*** TEXTE FOURNI ***
Chronique

David Binney

Out of Airplanes

David Binney (as), Bill Frisell (g), Craig Taborn (p, org, synth), Eivind Opsvik (b, glockenspiel), Kenny Wollesen (dm, perc), Adam Rogers (g)

Label / Distribution : Effendi Records / Abeille

Il a souvent été fait mention de David Binney au sein de ces colonnes, toujours en qualité de sideman de luxe. Out of Airplanes offre cette fois-ci l’occasion de mettre en lumière le chemin personnel tracé par l’altiste new-yorkais, chemin qui s’apparente ici à un carrefour d’ambiances et de personnalités musicales.

Dés le début (l’improvisation « Brainstorms ») on a l’impression de se retrouver sur une autoroute urbaine, de nuit. Ou mieux encore, sur une route sinueuse, genre Mulholland Drive. Le climat général surprend vite. Sombre, tendu, teinté de la froideur mystérieuse qui pouvait entourer les groupes de rock des années 80. Il faut dire qu’en termes de sonorités rock, Out of Airplanes expose un Bill Frisell à la guitare aussi acérée qu’à l’époque de Naked City. Plus encore, ses classiques interventions d’électron libre se muent parfois en murs sonores vertigineux, parois de larsen aussi abrupts que chez Sonic Youth (sur « Contributors » ou la fin du morceau-titre).
***
→ **CONSIGNE**
Reprenez le passage de la chronique situé entre « Dés le début » et « fin du morceau-titre). » inclusivement, en remplaçant « autoroute urbaine » par « voie rapide ».
*** DONNÉES ***
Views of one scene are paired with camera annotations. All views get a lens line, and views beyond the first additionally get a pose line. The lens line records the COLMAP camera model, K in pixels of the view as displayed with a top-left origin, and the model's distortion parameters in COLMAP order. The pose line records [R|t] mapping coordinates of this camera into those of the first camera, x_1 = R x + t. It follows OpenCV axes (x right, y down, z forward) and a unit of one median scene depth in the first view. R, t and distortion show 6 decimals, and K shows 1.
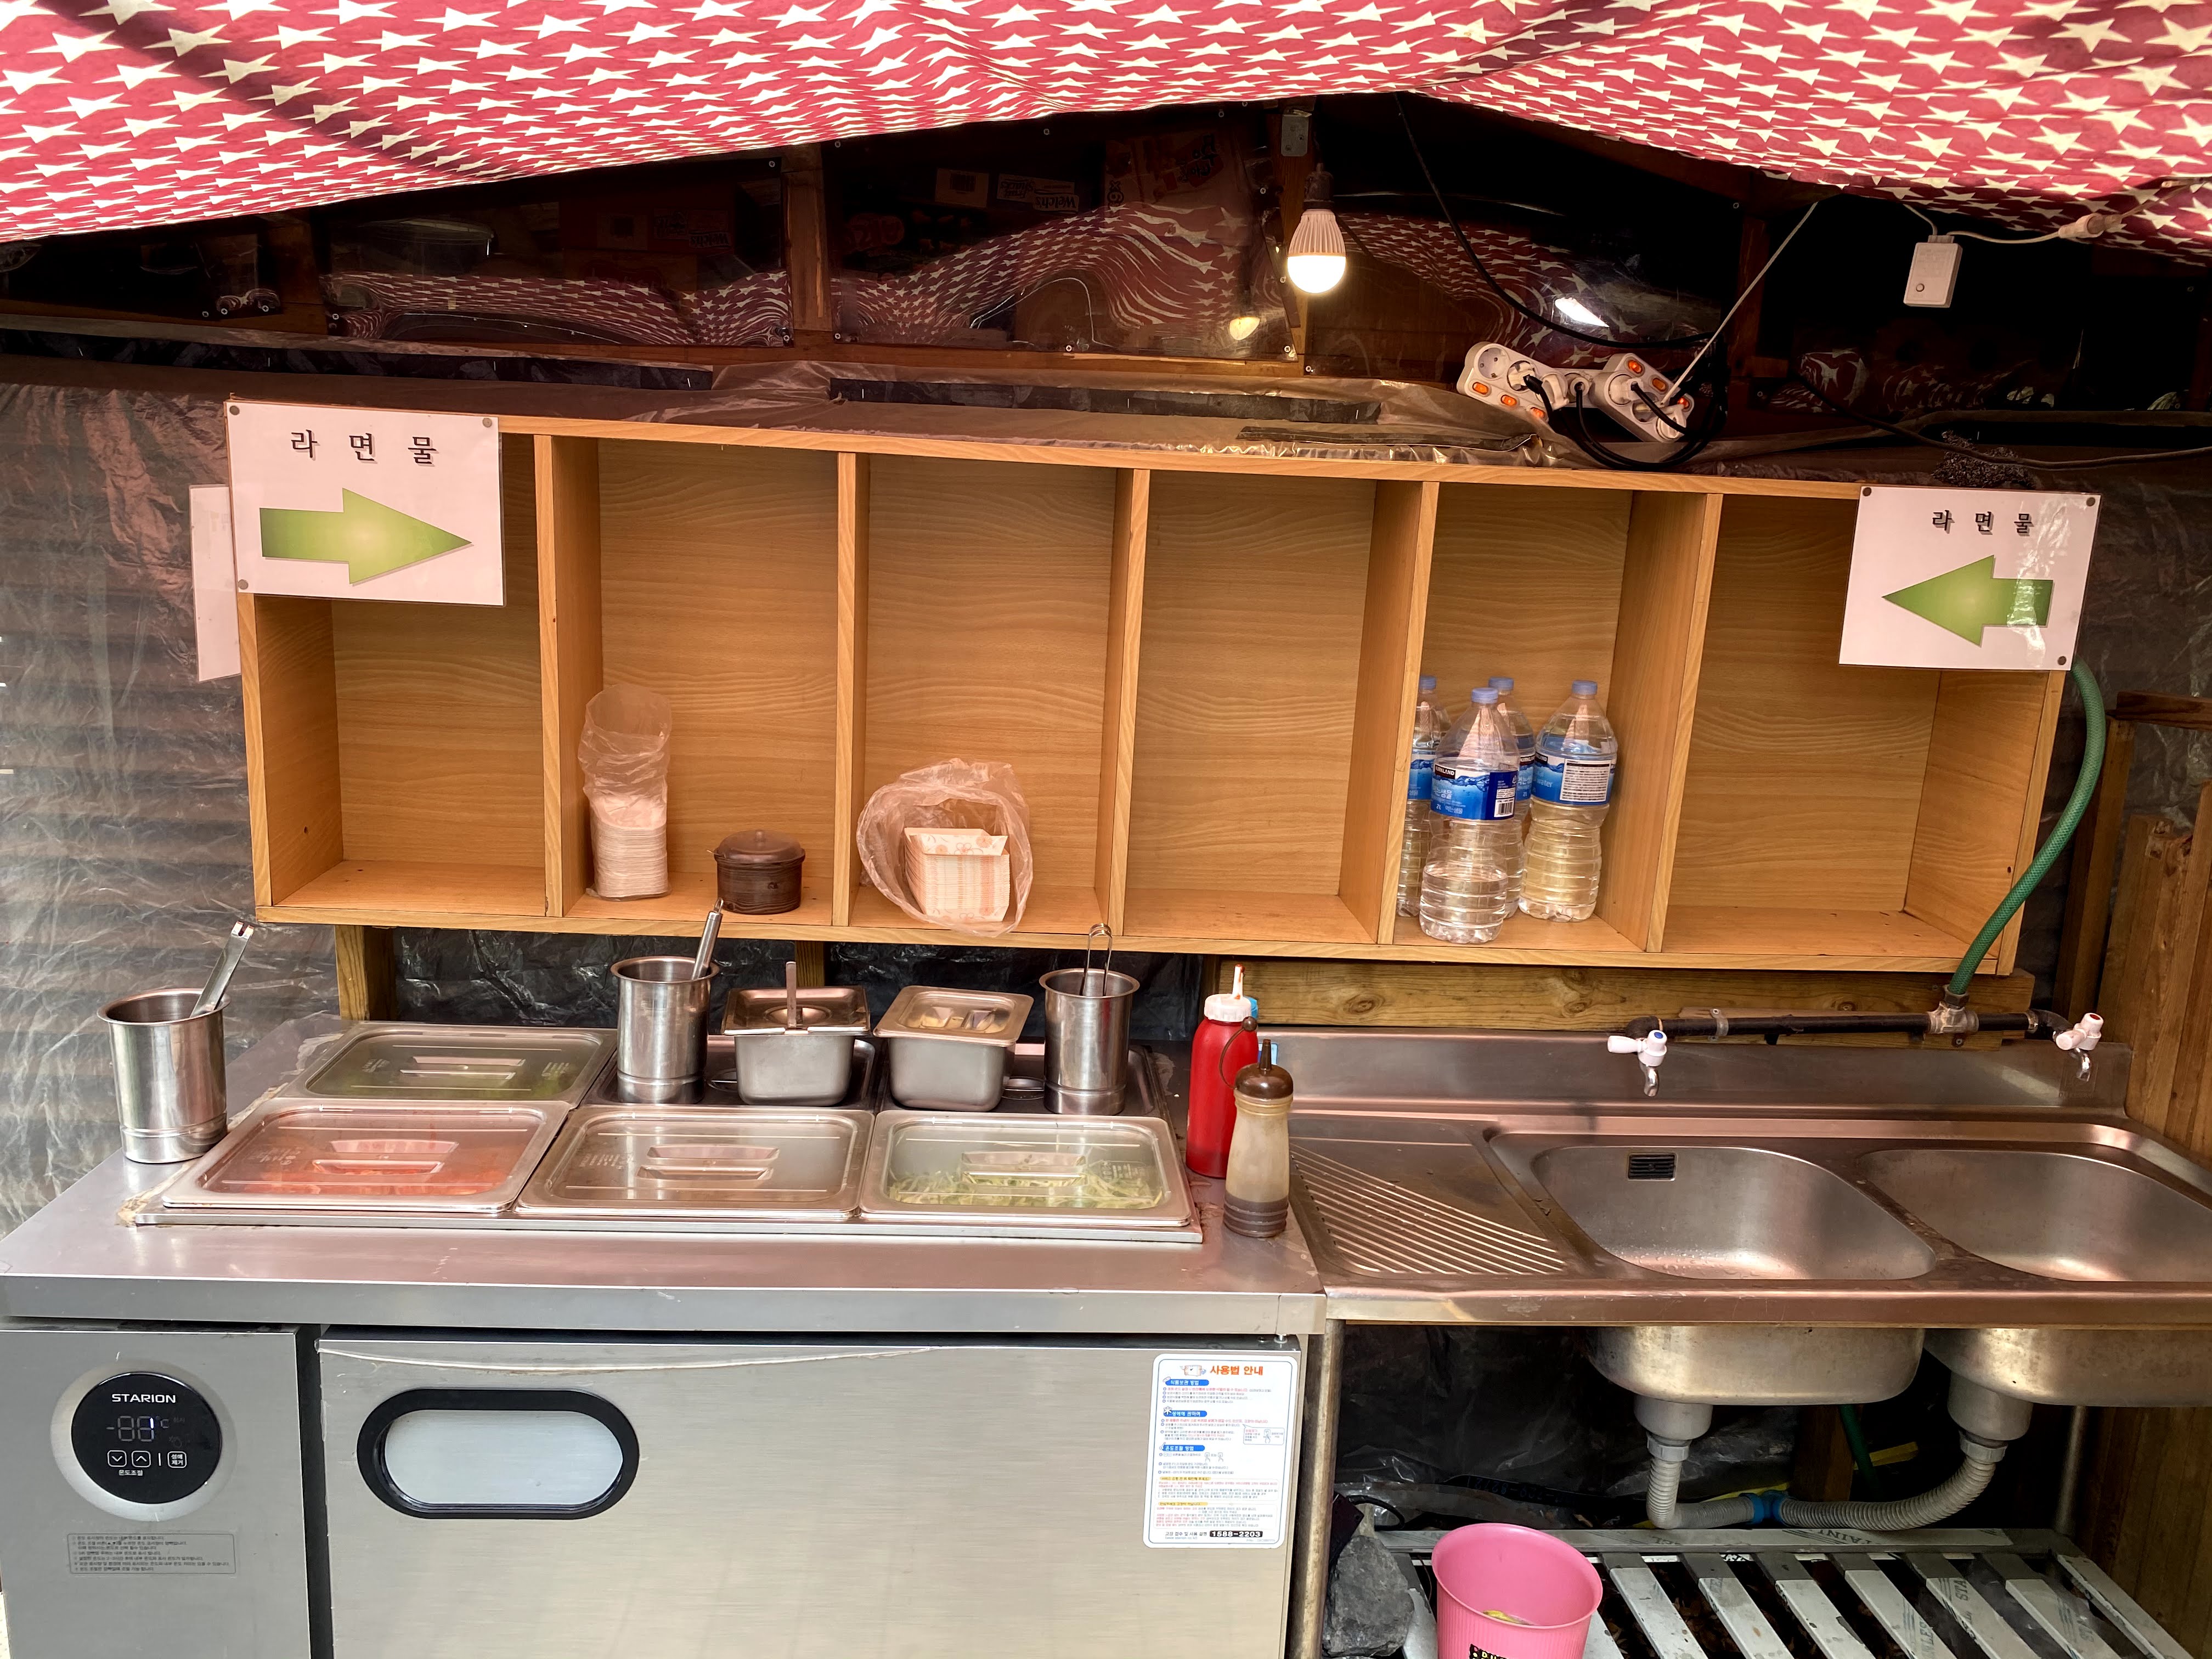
lens RADIAL K [[1682.3, 0, 1106.0], [0, 1682.3, 829.5], [0, 0, 1]] dist [0.001212, 0.001614]
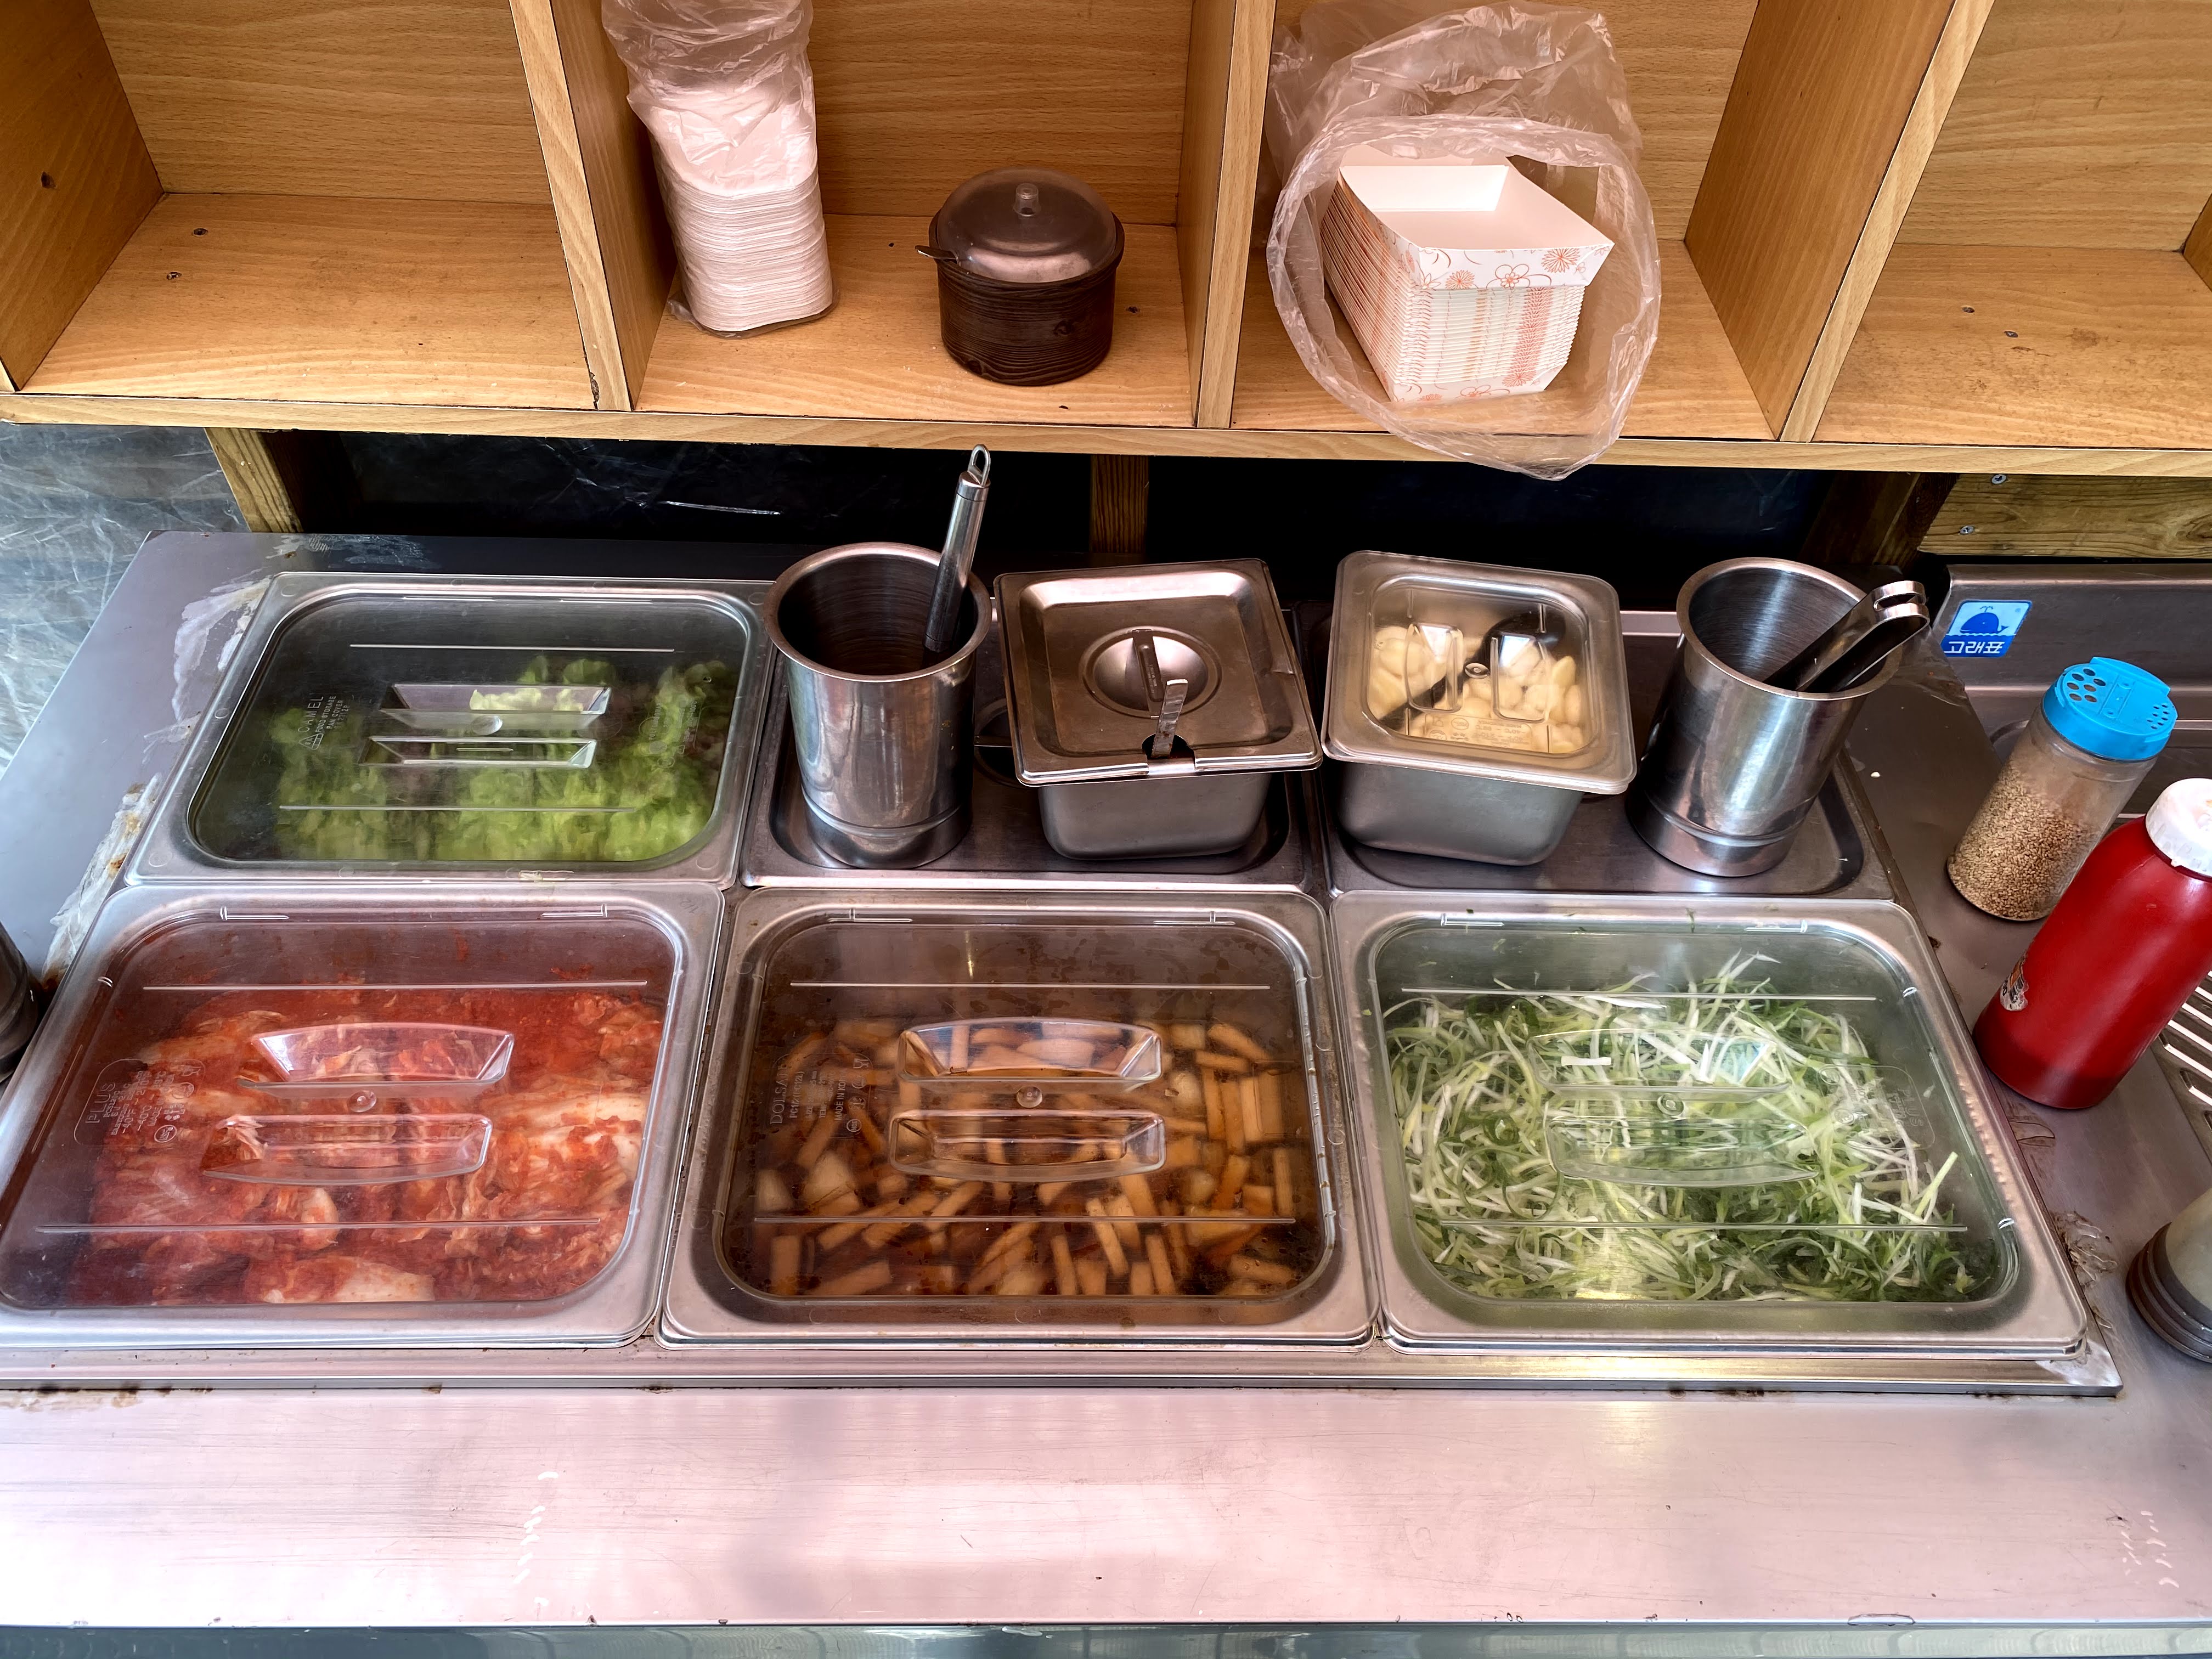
lens RADIAL K [[1682.3, 0, 1106.0], [0, 1682.3, 829.5], [0, 0, 1]] dist [0.001212, 0.001614]
pose [[0.997910, 0.031330, -0.056519, -0.154758], [0.007394, 0.813512, 0.581502, -0.122347], [0.064198, -0.580704, 0.811580, 0.539989]]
***
→ **RÉPONSE**
Dés le début (l’improvisation « Brainstorms ») on a l’impression de se retrouver sur une voie rapide, de nuit. Ou mieux encore, sur une route sinueuse, genre Mulholland Drive. Le climat général surprend vite. Sombre, tendu, teinté de la froideur mystérieuse qui pouvait entourer les groupes de rock des années 80. Il faut dire qu’en termes de sonorités rock, Out of Airplanes expose un Bill Frisell à la guitare aussi acérée qu’à l’époque de Naked City. Plus encore, ses classiques interventions d’électron libre se muent parfois en murs sonores vertigineux, parois de larsen aussi abrupts que chez Sonic Youth (sur « Contributors » ou la fin du morceau-titre).